Referring to Figure 1 as an example of standard spraying systems there is shown an electrode 11 in a plasma torch 12 and the plasma jet generated is shown as 13. The powder injector 14 injects the powder 15 into the jet 13. The lighter particles will be convected upwards as 16, the heavy particles will pass through the jet as 18 and the medium sized particles will form the useful spray 17.

Referring to Figure 2 there is shown the proposed design of a new shroud 21 with a slit 22 positioned opposite to the powder feed inlet tubes 23.

Figure 3 shows the shroud 21, the powder inlet tube 33 from a single injector system, and a holes 34 positioned either side of the line of the powder injection but angled so that the air/gas injected through the shroud wall 21 will cause any powder passing through the jet 13 to be pushed back into the jet 13.

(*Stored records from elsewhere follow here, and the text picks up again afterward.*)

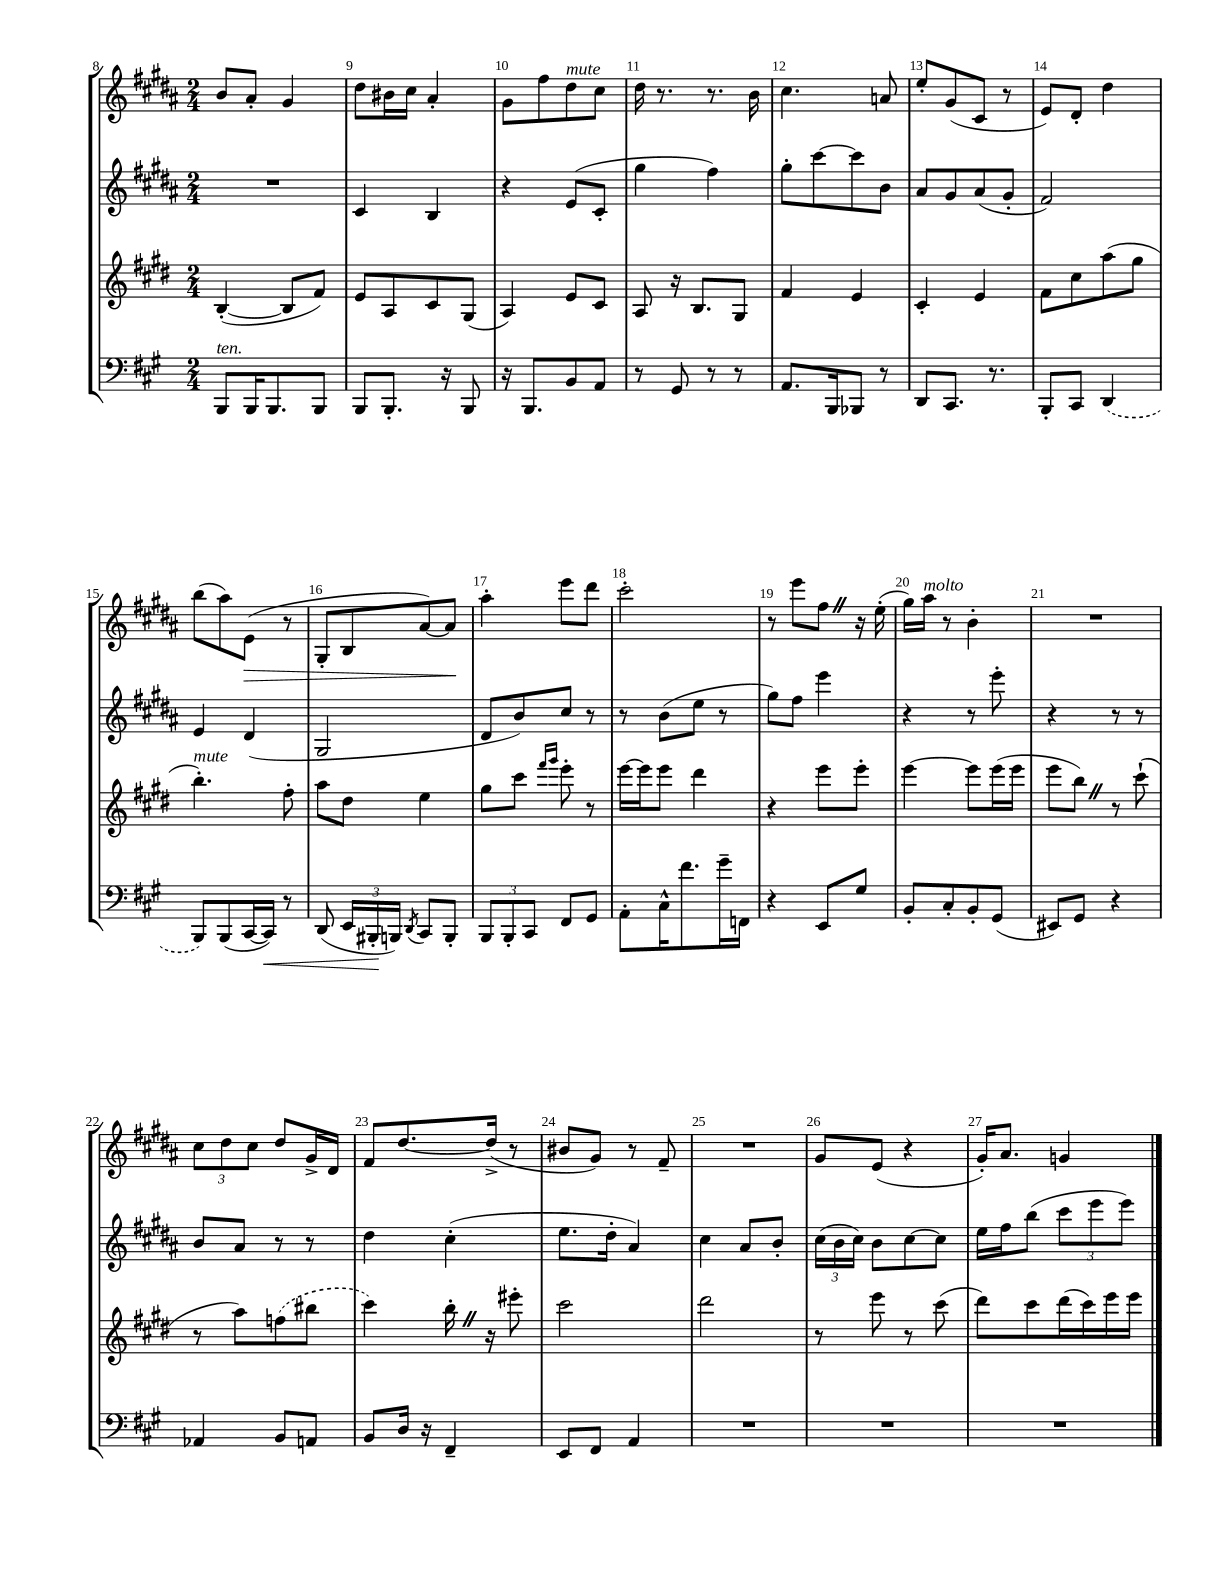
<<
\new StaffGroup <<
\new Staff = "s0" {
    \clef treble \key b \major \numericTimeSignature \time 2/4
    \autoBeamOff b'8[ ais'8]-. gis'4 |
    dis''8[ bis'16 cis''16] ais'4-. |
    gis'8[ fis''8 dis''8^\markup { \italic "mute" } cis''8] |
    dis''16 r8. r8. b'16 |
    cis''4. a'8 |
    e''8[-. gis'8( cis'8] r8 |
    e'8[) dis'8]-. dis''4 |
    b''8[( ais''8) e'8]\>( r8 |
    gis8[-. b8 ais'8~) ais'8]\! |
    ais''4-. e'''8[ dis'''8] |
    cis'''2-. |
    r8 e'''8[ fis''8] \once \override BreathingSign.text = \markup { \musicglyph "scripts.caesura.straight" } \breathe r16 e''16-.( |
    gis''16[) ais''16]^\markup { \italic "molto" } r8 b'4-. |
    R2 |
    \tuplet 3/2 { cis''8[ dis''8 cis''8] } dis''8[ gis'16-> dis'16] |
    fis'8[ dis''8.~ dis''16]->( r8 |
    bis'8[ gis'8]) r8 fis'8-- |
    R2 |
    gis'8[ e'8]( r4 |
    gis'16[-.) ais'8.] g'4 \bar "|." |
}
\new Staff = "s1" {
    \clef treble \key b \major \numericTimeSignature \time 2/4
    \autoBeamOff R2 |
    cis'4 b4 |
    r4 e'8[( cis'8]-. |
    gis''4 fis''4) |
    gis''8[-. cis'''8~ cis'''8 b'8] |
    ais'8[ gis'8 ais'8( gis'8]-. |
    fis'2) |
    e'4 dis'4( |
    gis2 |
    dis'8[ b'8) cis''8] r8 |
    r8 b'8[( e''8] r8 |
    gis''8[) fis''8] e'''4 |
    r4 r8 e'''8-. |
    r4 r8 r8 |
    b'8[ ais'8] r8 r8 |
    dis''4 cis''4-.( |
    e''8.[ dis''16]-. ais'4) |
    cis''4 ais'8[ b'8]-. |
    \tuplet 3/2 { cis''16[( b'16 cis''16]) } b'8[ cis''8~ cis''8] |
    e''16[ fis''16 b''8]( \tuplet 3/2 { cis'''8[ e'''8 e'''8]) } \bar "|." |
}
\new Staff = "s2" {
    \clef treble \key e \major \numericTimeSignature \time 2/4
    \autoBeamOff b4~-.( b8[ fis'8]) |
    e'8[ a8 cis'8 gis8]( |
    a4) e'8[ cis'8] |
    a8 r16 b8.[ gis8] |
    fis'4 e'4 |
    cis'4-. e'4 |
    fis'8[ cis''8 a''8( gis''8] |
    b''4.-.^\markup { \italic "mute" }) fis''8-. |
    a''8[ dis''8] e''4 |
    gis''8[ cis'''8] \grace { fis'''16[ gis'''16] } e'''8-. r8 |
    e'''16[~ e'''16 e'''8] dis'''4 |
    r4 e'''8[ e'''8]-. |
    e'''4~ e'''8[ e'''16( e'''16] |
    e'''8[ b''8]) \once \override BreathingSign.text = \markup { \musicglyph "scripts.caesura.straight" } \breathe r8 cis'''8-!( |
    r8 a''8[) \once \slurDashed f''8( bis''8] |
    cis'''4) b''16-. \once \override BreathingSign.text = \markup { \musicglyph "scripts.caesura.straight" } \breathe r16 eis'''8-. |
    cis'''2 |
    dis'''2 |
    r8 e'''8 r8 cis'''8( |
    dis'''8[) cis'''8 dis'''16( cis'''16) e'''16 e'''16] \bar "|." |
}
\new Staff = "s3" {
    \clef bass \key a \major \numericTimeSignature \time 2/4
    \autoBeamOff b,,8[^\markup { \italic "ten." } b,,16 b,,8. b,,8] |
    b,,8[ b,,8.]-. r16 b,,8 |
    r16 b,,8.[ b,8 a,8] |
    r8 gis,8 r8 r8 |
    a,8.[ b,,16 bes,,8] r8 |
    d,8[ cis,8.] r8. |
    b,,8[-. cis,8] \once \slurDashed d,4( |
    b,,8[) b,,8( cis,16~ cis,16]\<) r8 |
    d,8( \tuplet 3/2 { e,16[ bis,,16-.\! b,,16]) } \acciaccatura { d,8 } cis,8[ b,,8]-. |
    \tuplet 3/2 { b,,8[ b,,8-. cis,8] } fis,8[ gis,8] |
    a,8[-. cis16-^ fis'8. gis'16-- f,16] |
    r4 e,8[ gis8] |
    b,8[-. cis8-. b,8-. gis,8]( |
    eis,8[) gis,8] r4 |
    aes,4 b,8[ a,8] |
    b,8[ d16] r16 fis,4-- |
    e,8[ fis,8] a,4 |
    R2 |
    R2 |
    R2 \bar "|." |
}
>>
>>
\layout { \context { \Score currentBarNumber = #8 \override BarNumber.break-visibility = ##(#f #t #t) barNumberVisibility = #all-bar-numbers-visible } }
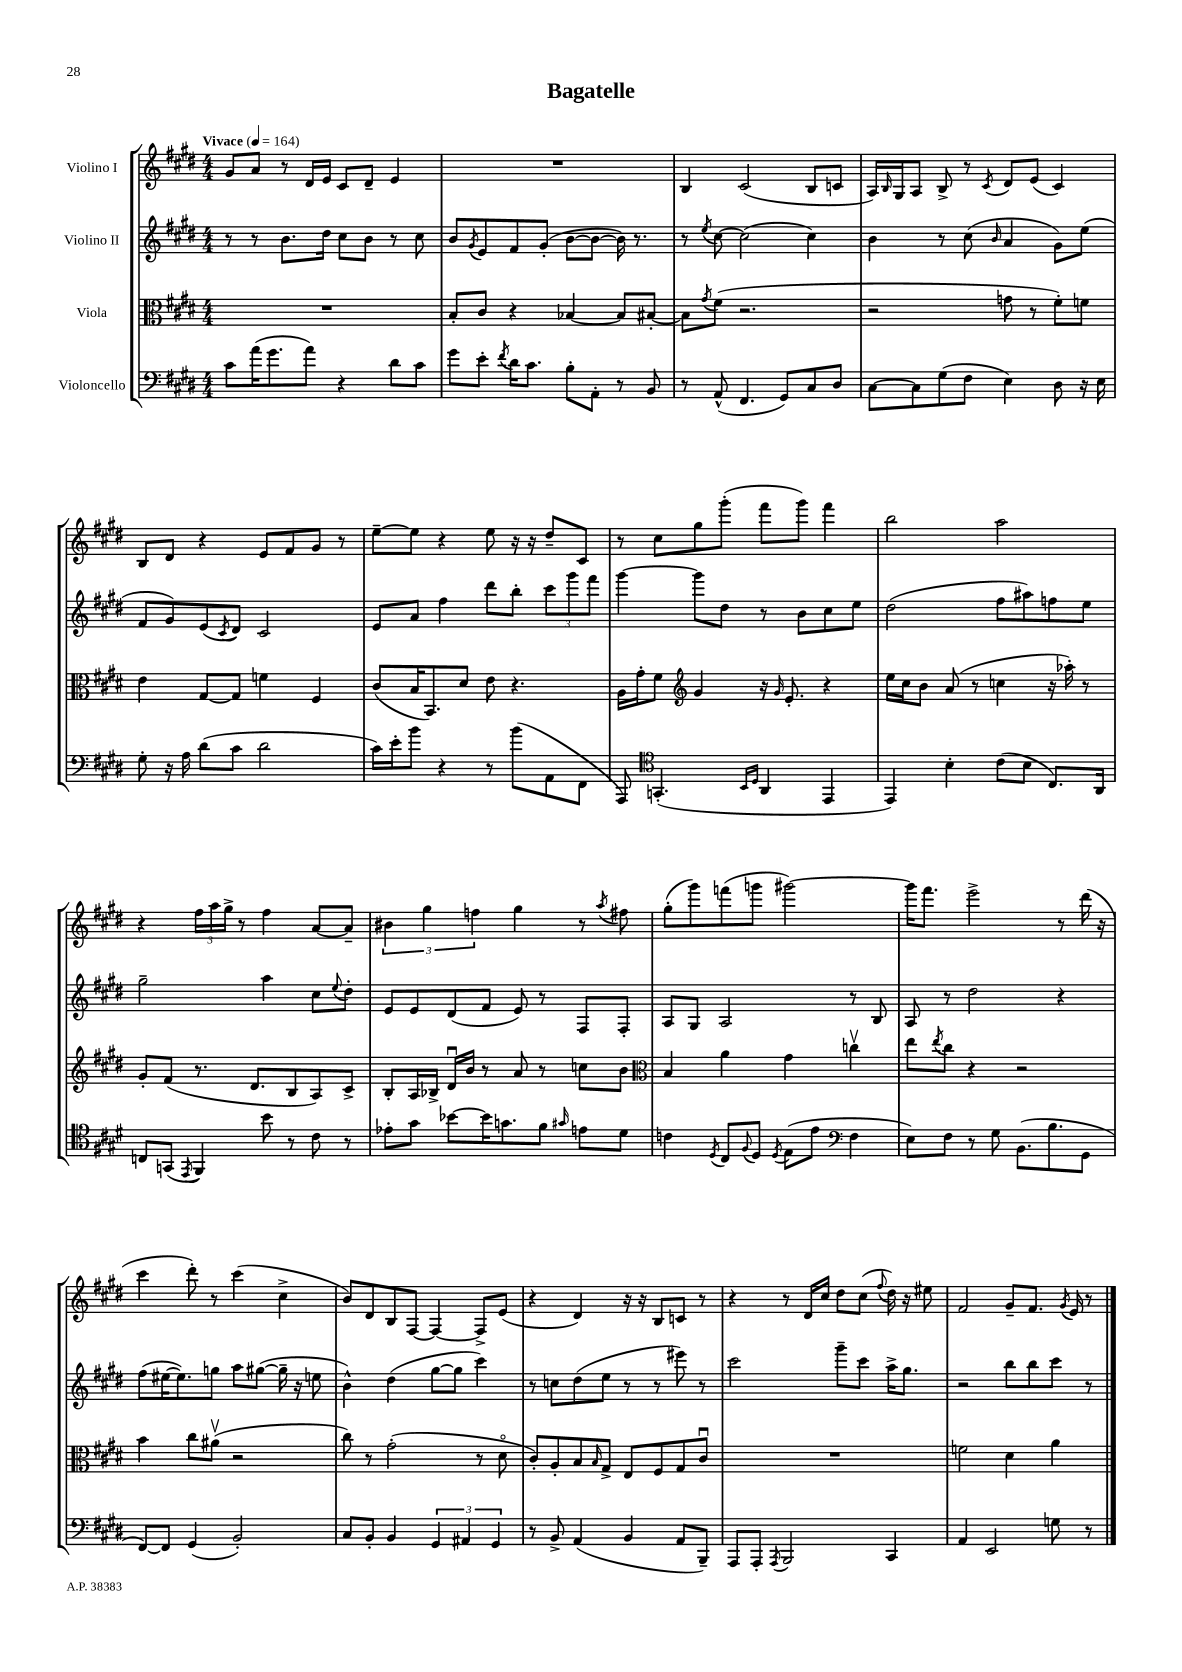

Figure 4 shows a number of tubes that can be placed around the shroud and designed so as to vary the amount of the opening through which the air or other gas passes into the jet. The fitment 41 at the torch end of the shroud 21 is shown together with a slot 42 opposite the powder port orifice 43. 44 is an outer tube with a slot 47. 48 is an outer tube with no slots or holes and is designed to block any ingress of air or gas from slots or holes.

Claims (4)

1. What we claim is I Powder injection apparatus in which a shroud is

   applied to the outside of a spraying torch and in which a slit or slits or a number of holes is made in the shroud and positioned so as to allow the ingress of air or other gas into the shrouded volume as a jet, this jet pushing particles that have passed through the spray jet back into the spray jet for further heating
2. 2 Powder injection apparatus as in claim 1 in which tubes are fitted around the shroud so as to control the amount and direction of the ingress of gas into the shroud.
3. 3. Powder injection apparatus as in claims 1 and 2 in which the shroud and the surrounding tubes are either circular in section or non-circular.
4. 4. Powder injection apparatus as in claims 1, 2 and 3 in which the shroud and the surrounding tubes are made from metals or non-metals such as heat resistant ceramics.